In developing his policy adjustments, Bush said he would weigh recommendations from the Iraq Study Group headed by Republican James A. Baker III and Democrat Lee Hamilton; the Pentagon; the State Department; and his National Security Council.
"Not only does the president have the decision-making capability here, but he's got another important thing, and that's the bully pulpit," said Stephen Wayne, a government professor at Georgetown University. "He knows where public opinion is, and it's against him, and he knows it's not going to change unless the situation changes."
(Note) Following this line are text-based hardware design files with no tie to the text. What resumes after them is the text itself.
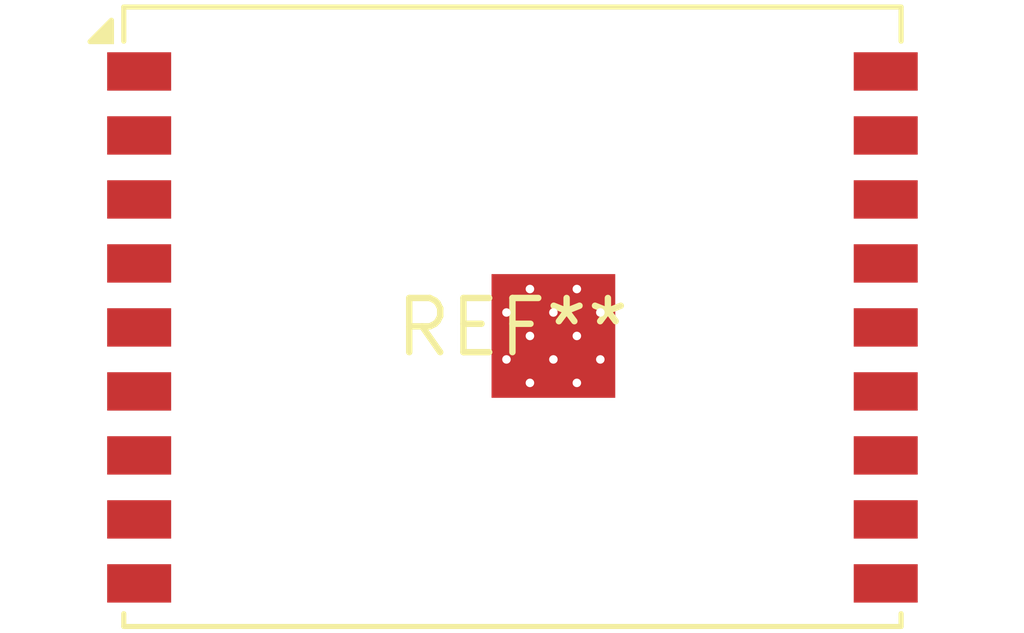
<source format=kicad_pcb>
(kicad_pcb (version 20240108) (generator pcbnew)

  (general
    (thickness 1.6)
  )

  (paper "A4")
  (layers
    (0 "F.Cu" signal)
    (31 "B.Cu" signal)
    (32 "B.Adhes" user "B.Adhesive")
    (33 "F.Adhes" user "F.Adhesive")
    (34 "B.Paste" user)
    (35 "F.Paste" user)
    (36 "B.SilkS" user "B.Silkscreen")
    (37 "F.SilkS" user "F.Silkscreen")
    (38 "B.Mask" user)
    (39 "F.Mask" user)
    (40 "Dwgs.User" user "User.Drawings")
    (41 "Cmts.User" user "User.Comments")
    (42 "Eco1.User" user "User.Eco1")
    (43 "Eco2.User" user "User.Eco2")
    (44 "Edge.Cuts" user)
    (45 "Margin" user)
    (46 "B.CrtYd" user "B.Courtyard")
    (47 "F.CrtYd" user "F.Courtyard")
    (48 "B.Fab" user)
    (49 "F.Fab" user)
    (50 "User.1" user)
    (51 "User.2" user)
    (52 "User.3" user)
    (53 "User.4" user)
    (54 "User.5" user)
    (55 "User.6" user)
    (56 "User.7" user)
    (57 "User.8" user)
    (58 "User.9" user)
  )

  (setup
    (pad_to_mask_clearance 0)
    (pcbplotparams
      (layerselection 0x00010fc_ffffffff)
      (plot_on_all_layers_selection 0x0000000_00000000)
      (disableapertmacros false)
      (usegerberextensions false)
      (usegerberattributes false)
      (usegerberadvancedattributes false)
      (creategerberjobfile false)
      (dashed_line_dash_ratio 12.000000)
      (dashed_line_gap_ratio 3.000000)
      (svgprecision 4)
      (plotframeref false)
      (viasonmask false)
      (mode 1)
      (useauxorigin false)
      (hpglpennumber 1)
      (hpglpenspeed 20)
      (hpglpendiameter 15.000000)
      (dxfpolygonmode false)
      (dxfimperialunits false)
      (dxfusepcbnewfont false)
      (psnegative false)
      (psa4output false)
      (plotreference false)
      (plotvalue false)
      (plotinvisibletext false)
      (sketchpadsonfab false)
      (subtractmaskfromsilk false)
      (outputformat 1)
      (mirror false)
      (drillshape 1)
      (scaleselection 1)
      (outputdirectory "")
    )
  )

  (net 0 "")

  (footprint "ESP32-C3-WROOM-02U" (layer "F.Cu") (at 0 0))

)

</source>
Washington was galvanized last week by the change-the-course recommendations from the Baker-Hamilton commission. They included a call for withdrawing most U.S. combat forces from Iraq by March 2008, shifting the U.S. mission to one of training and advising, and soliciting Iran and Syria's help in stabilizing Iraq.
Bush has reacted coolly. But the report probably will figure prominently in the new course he lays out. And it has a built-in advantage because it comes with a bipartisan imprimatur.
Baker, secretary of state in administration of Bush's father, said the report was the only truly comprehensive bipartisan plan that has surfaced. "I hope we don't treat this like a fruit salad and say, `I like this, but I don't like that,'" Baker said at a Senate hearing.
Bush, however, may do just that.
The president seems bound to embrace some recommendations and credit the five Republicans and five Democrats behind them. Where possible, he probably will say that some changes urged by Baker and Hamilton _ such as leaning more aggressively on Prime Minister Nouri al-Maliki _ only reflect what already is under way.
Bush invited congressional leaders _ Democrats, who will control Congress beginning next month, and Republicans, newly in the minority _ to the White House on Friday to discuss Iraq.
Afterward, presidential spokesman Tony Snow said Bush made clear he would consider all views and strive for bipartisanship. But, Snow added, "He is commander in chief and that's something that the people in the room also realize."